Che posizione ha Alea per quanto riguarda processi integrati che vedono la collaborazione tra medici estetici ed estetiste?
S.D. La nostra idea è quella di togliere questa dicotomia che c’è tra l’estetista e la medicina estetica, due mondi che possono e devono collaborare in maniera molto stretta per il bene dei loro pazienti.
Esistono processi di formazione avanzati per le professioniste dell’estetica che dovranno poi entrare in sala operatoria insieme al medico?
M.D. A Milano, per esempio l’Università Agorà fa dei corsi formativi per preparare alcune categorie come estetiste e OS a diventare assistenti alla poltrona del medico estetico e poter offrire un’integrazione mirata per quanto concerne sia la preparazione degli studi che il mantenimento post intervento. Questa filosofia di lavoro la vivo da 15 anni con collaborazioni esterne, perché in Italia ancora non siamo riusciti a far accettare che all’interno di contesti medici possa esserci presente la figura dell’estetista.
Oggi la cliente arriva prima da noi, il rapporto che si instaura tra cliente ed estetista è fatto di intimità e di fiducia, questo fa sì che loro si aprono con noi, riescano a manifestare quelli che sono le insicurezze con il loro corpo e seguano le nostre direttive. Riusciamo a far capire al cliente che magari il semplice intervento dell’estetista non può essere sufficiente e duraturo e che c’è bisogno dell’intervento di un chirurgo plastico o estetico. Da noi poi torneranno a fare quello che è il mantenimento fondamentale per evitare le cosiddette complicanze post intervento, è quindi una cura a tutto tondo che si offre al paziente.
S.D. Esistono già dei reparti Ospedalieri chirurgia plastica ma facciale, perché purtroppo avvengono incidenti e le persone rimangono distrutte dal punto di vista fisico ed è importante il fatto di avere un qualcuno che esternamente, fuori dal reparto finita la degenza possa seguire in maniera corretta il paziente.
Ripropongo anche a voi la domanda fatta al dr. Enzani, si è abbassata la soglia di età delle pazienti che richiedono interventi estetici, che ruolo ha l’estetista in questo?
M.D. Sempre più richiesta tra le giovanissime che spesso vengono addirittura accompagnate e consigliate dalla mamma.

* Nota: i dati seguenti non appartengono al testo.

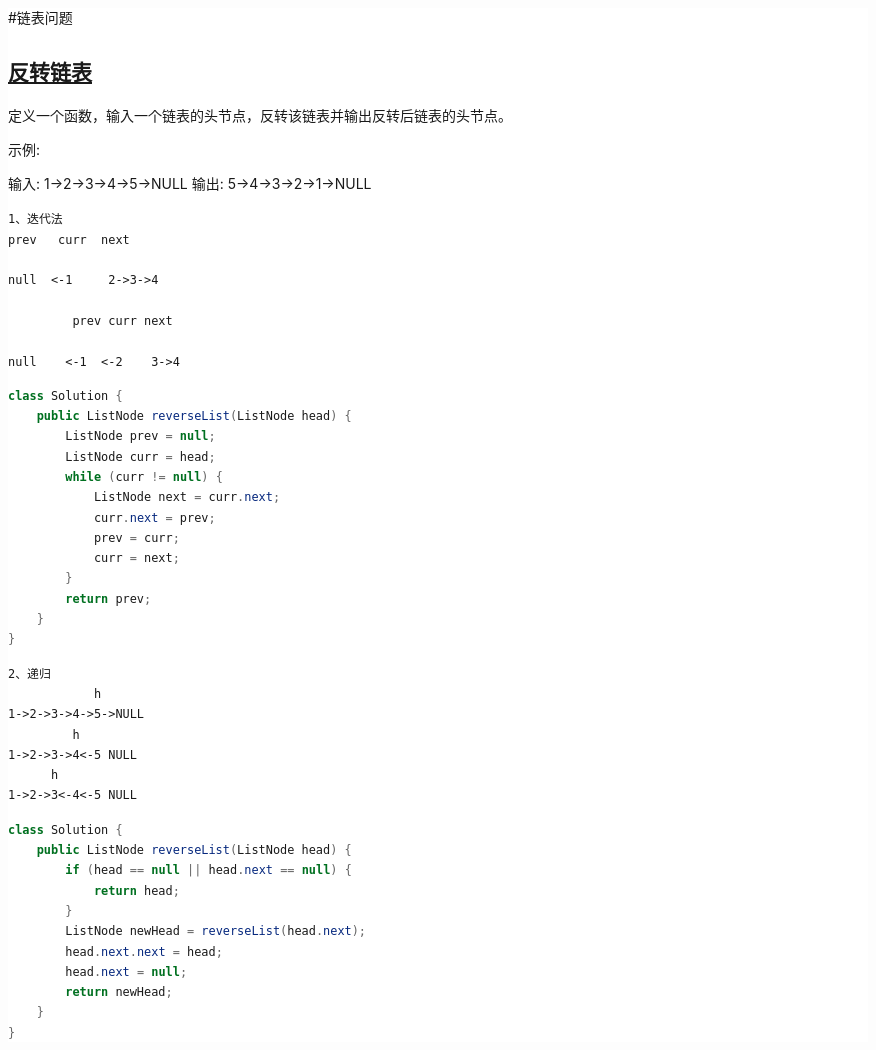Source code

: #链表问题

## [反转链表](https://leetcode-cn.com/problems/fan-zhuan-lian-biao-lcof/)

定义一个函数，输入一个链表的头节点，反转该链表并输出反转后链表的头节点。

示例:

输入: 1->2->3->4->5->NULL
输出: 5->4->3->2->1->NULL

```
1、迭代法
prev   curr  next

null  <-1     2->3->4

         prev curr next

null    <-1  <-2    3->4
```

```java
class Solution {
    public ListNode reverseList(ListNode head) {
        ListNode prev = null;
        ListNode curr = head;
        while (curr != null) {
            ListNode next = curr.next;
            curr.next = prev;
            prev = curr;
            curr = next;
        }
        return prev;
    }
}
```

```
2、递归
            h
1->2->3->4->5->NULL 
         h
1->2->3->4<-5 NULL 
      h
1->2->3<-4<-5 NULL
```

```java
class Solution {
    public ListNode reverseList(ListNode head) {
        if (head == null || head.next == null) {
            return head;
        }
        ListNode newHead = reverseList(head.next);
        head.next.next = head;
        head.next = null;
        return newHead;
    }
}
```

Ecco lì è importante indirizzare le pazienti da medici che lavorino con etica e la paziente deve imparare ad ascoltare a capire che quando un medico che lavora con etica dice no, non è perché non lo sa fare o non lo vuole fare ma perché conosce il risultato nel lungo periodo di un determinato intervento.
Il lavoro dell’estetista è cambiato, cosa comporta questa trasformazione?
M.D. Oggi è bene ricordare che l’estetista non è più l’estetista di trent’anni fa che iniziava senza una base scolastica, un po’ come apprendista, imparava quindi molto bene quella che era la tecnica. Mancava tutto quello che era lo studio che è fondamentale invece per riuscire a fare dei collegamenti a livello anatomico e riuscire a fare quella che è poi un’anamnesi corretta dell’inestetismo e soprattutto di che cosa lo scatena.
Oggi l’estetista per essere qualificata deve fare un corso di tre anni, con tutte le materie di un biennio infermieristico.